Habiart Foundation is privileged to be the Art & Culture Partners for One Globe 2012, a unique initiative for Uniting Knowledge Communities.

Education, Aristotle said, is the best provision for old age. Learning though, isn’t the sole domain of youth. Acquisition of knowledge, which may acquire a sheer veneer of wisdom over the years, isn’t a clearly delineated process. Often it needs, a rolling up of sleeves, some messy smudging of outlines and boundaries, and at other times, a fresh start altogether. Not unlike art.

For young people still beginning the journey that will join them to their future selves, the path can appear daunting, more an endless spiral staircase than a bridge to betterment. For some, the challenge lies in identifying their own centre and finding points of intersection with the world beyond.

Habiart Foundation presents this short series of artworks as benign beacons in the quest for knowledge, a buttress for the bridge that Aristotle propounded. The intention is not only to illuminate perspectives that are other than ours but hope to recall viewpoints, inspirations, ambitions that we cherished collectively under the blurred miasma of youth, but have perhaps abandoned in a progressive narrowing of choices. The faces and figures on display here share an agenda with the knowledge communities that are being reshaped inside.

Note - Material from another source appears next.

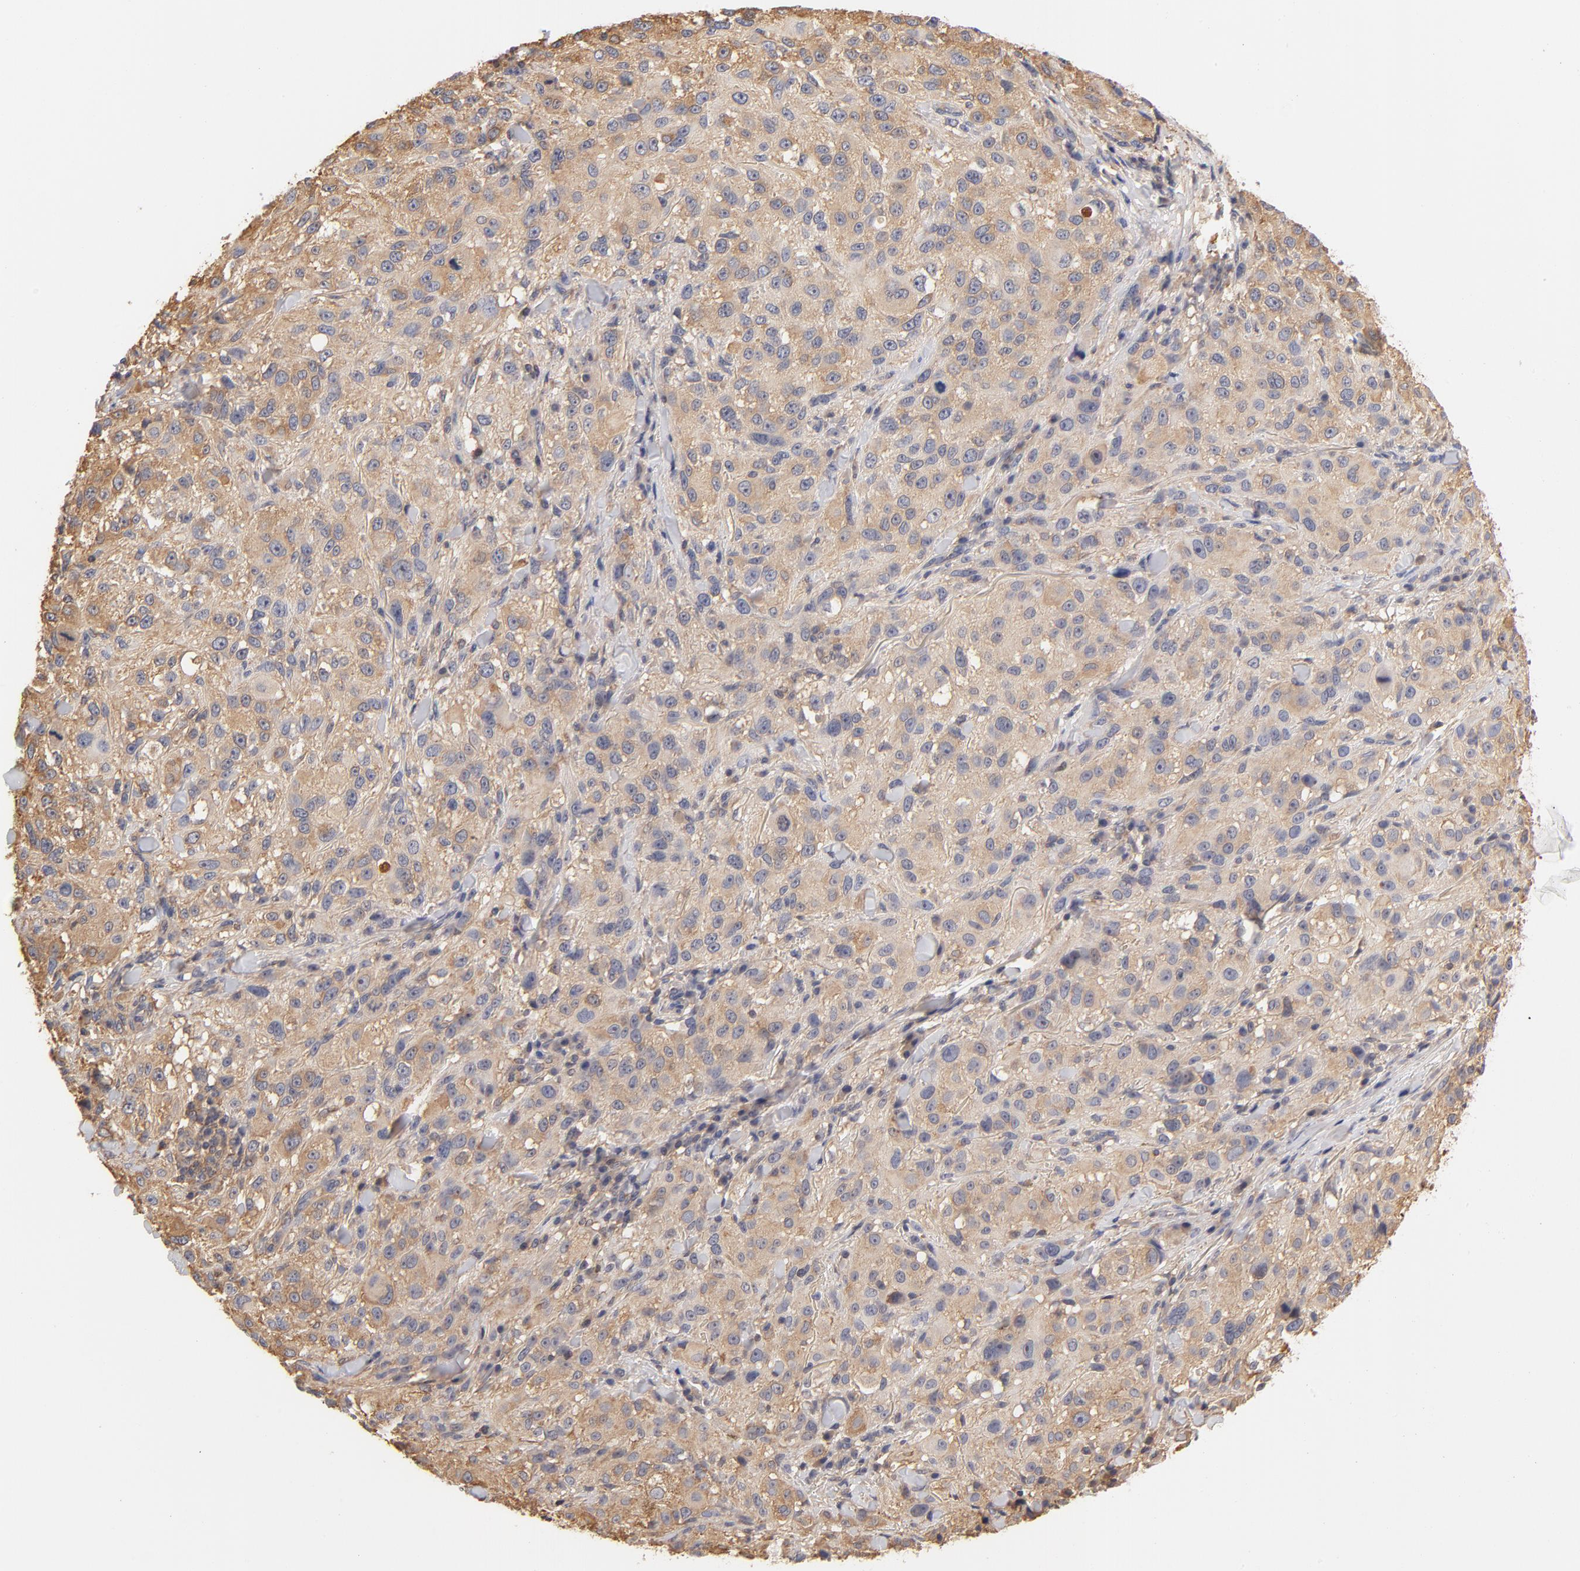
{"staining": {"intensity": "weak", "quantity": ">75%", "location": "cytoplasmic/membranous"}, "tissue": "melanoma", "cell_type": "Tumor cells", "image_type": "cancer", "snomed": [{"axis": "morphology", "description": "Necrosis, NOS"}, {"axis": "morphology", "description": "Malignant melanoma, NOS"}, {"axis": "topography", "description": "Skin"}], "caption": "Brown immunohistochemical staining in malignant melanoma exhibits weak cytoplasmic/membranous staining in about >75% of tumor cells.", "gene": "FCMR", "patient": {"sex": "female", "age": 87}}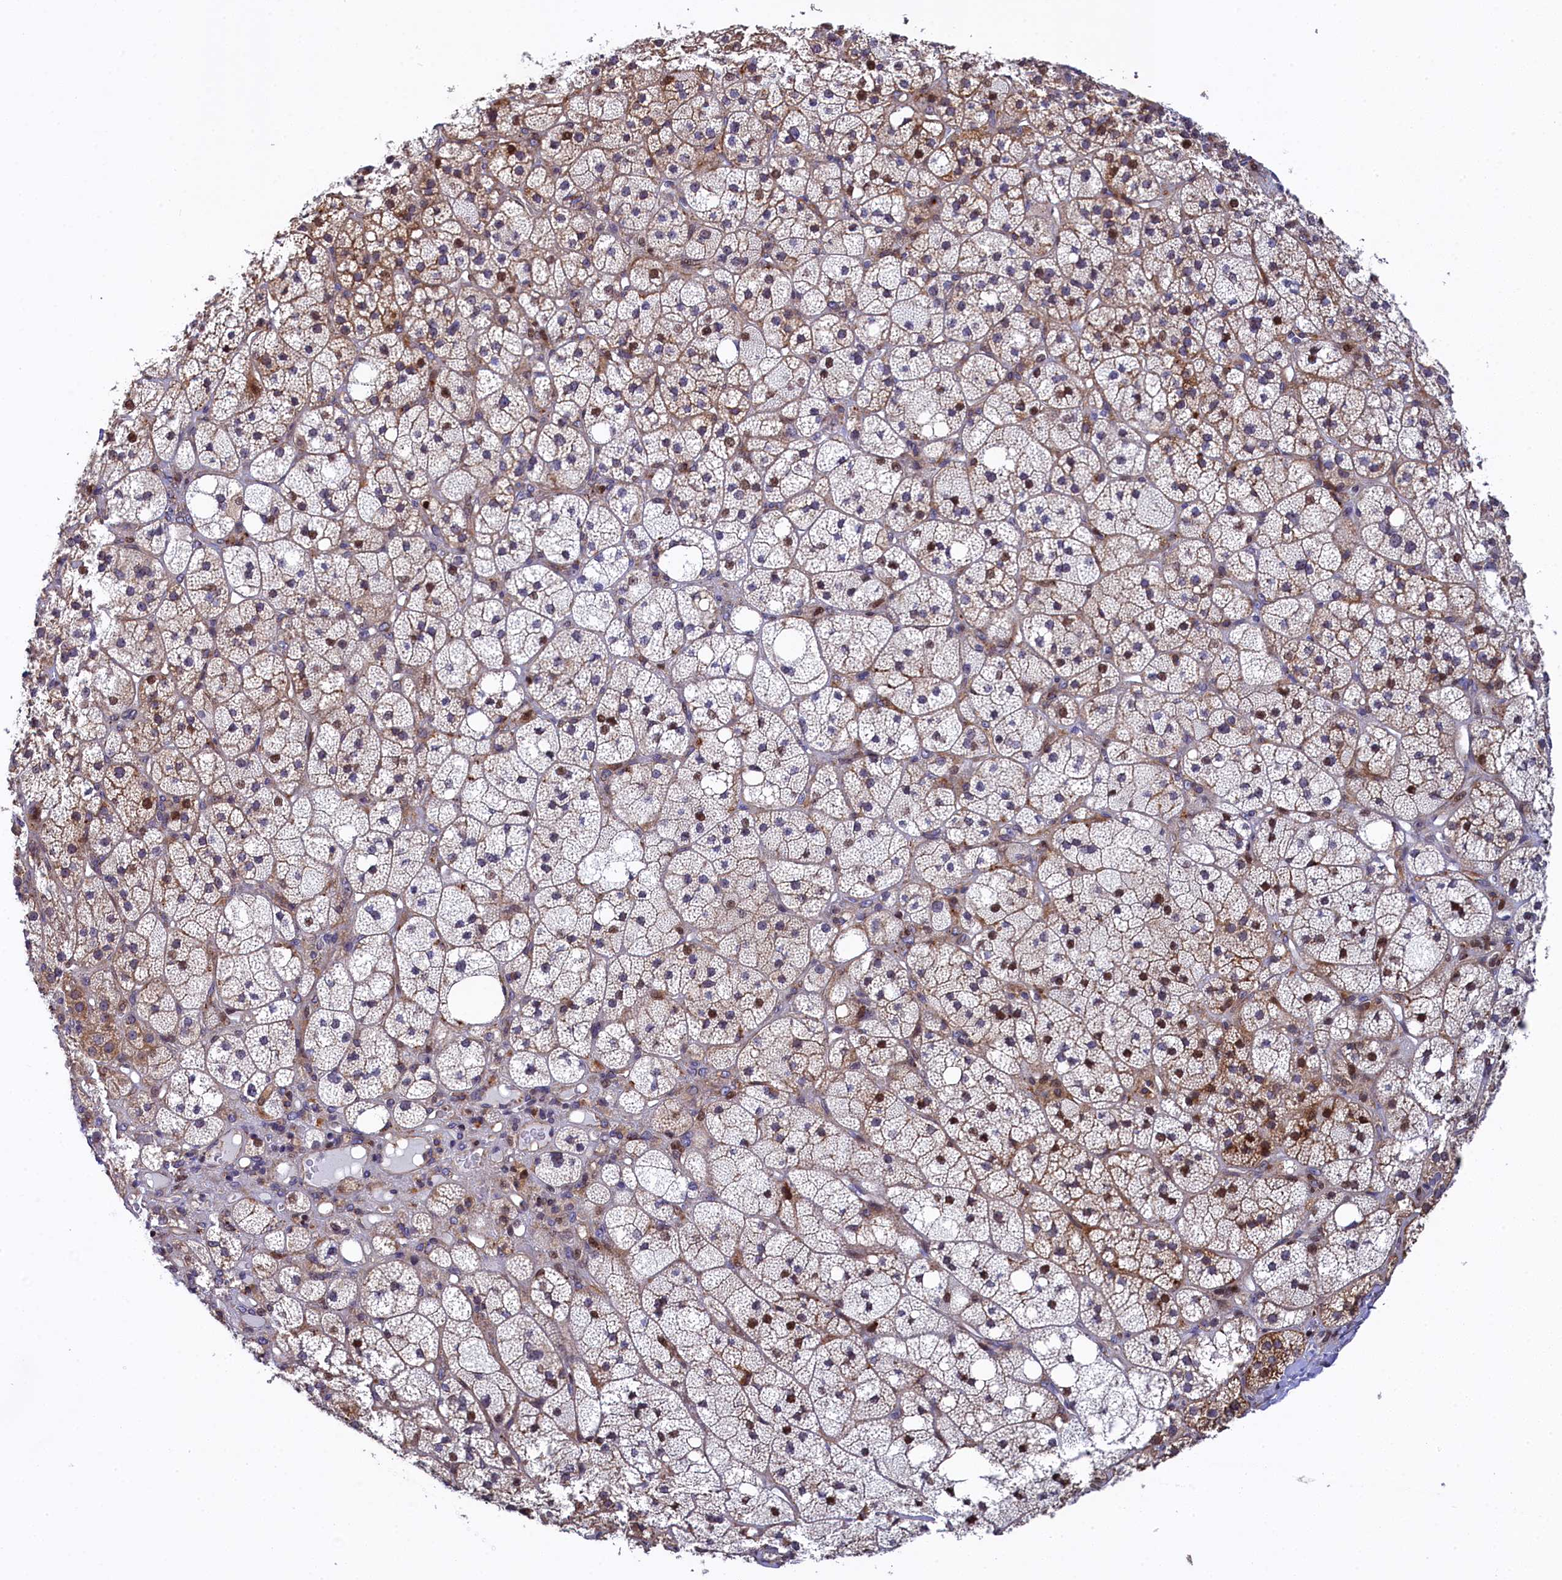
{"staining": {"intensity": "moderate", "quantity": "25%-75%", "location": "cytoplasmic/membranous,nuclear"}, "tissue": "adrenal gland", "cell_type": "Glandular cells", "image_type": "normal", "snomed": [{"axis": "morphology", "description": "Normal tissue, NOS"}, {"axis": "topography", "description": "Adrenal gland"}], "caption": "Normal adrenal gland shows moderate cytoplasmic/membranous,nuclear expression in about 25%-75% of glandular cells, visualized by immunohistochemistry. The staining is performed using DAB brown chromogen to label protein expression. The nuclei are counter-stained blue using hematoxylin.", "gene": "TGDS", "patient": {"sex": "male", "age": 61}}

Laxman Aelay’s moment of captured coyness is also an epiphany on how communication can close gaps. If Diptish Ghosh projects a moment of triumph, he also elucidates how vulnerable we are in our moment of accomplishment. Limbs akimbo we are flailing, partially lifted into a blue sky, but inexorably falling into a shadowed red. Mousumi Biswas creates a desert dreamland, which contains as much aspiration and hope as in a little boy’s unquenchable smile.

A heart breaking work like Ghulam Rasul'sThe Child offers more than mere commentary on the exclusions of education. The bright pointillist brushstrokes of the child shrouded in an electric blue are buoyant and exuberant. Yet against a sere beige backdrop, his face and his form speak of a different shade of blue altogether, and tell a story of desolation. In a controverting of colour codes, Swaroop Basak uses mellow earth tones and bleak grays to move us into exuberance. The flexible figures spanning the globe are freed from weighted bounds, physically liberated, as if life can be lived without constraint. While Saptarshi Naskar drives home what is precisely the point of our endeavours; that final rewarding smile, even on a young face that is already lined with cares beyond her years.

These wonderfully varied works together amplify our understanding, possibly deepen the conversation of how knowledge sown and harvested here can be scattered beyond. Seen together, these paintings centre our own purpose and remind us that at the heart of education lie children, each with a uniquely constrained situation, yet unfettered by hope.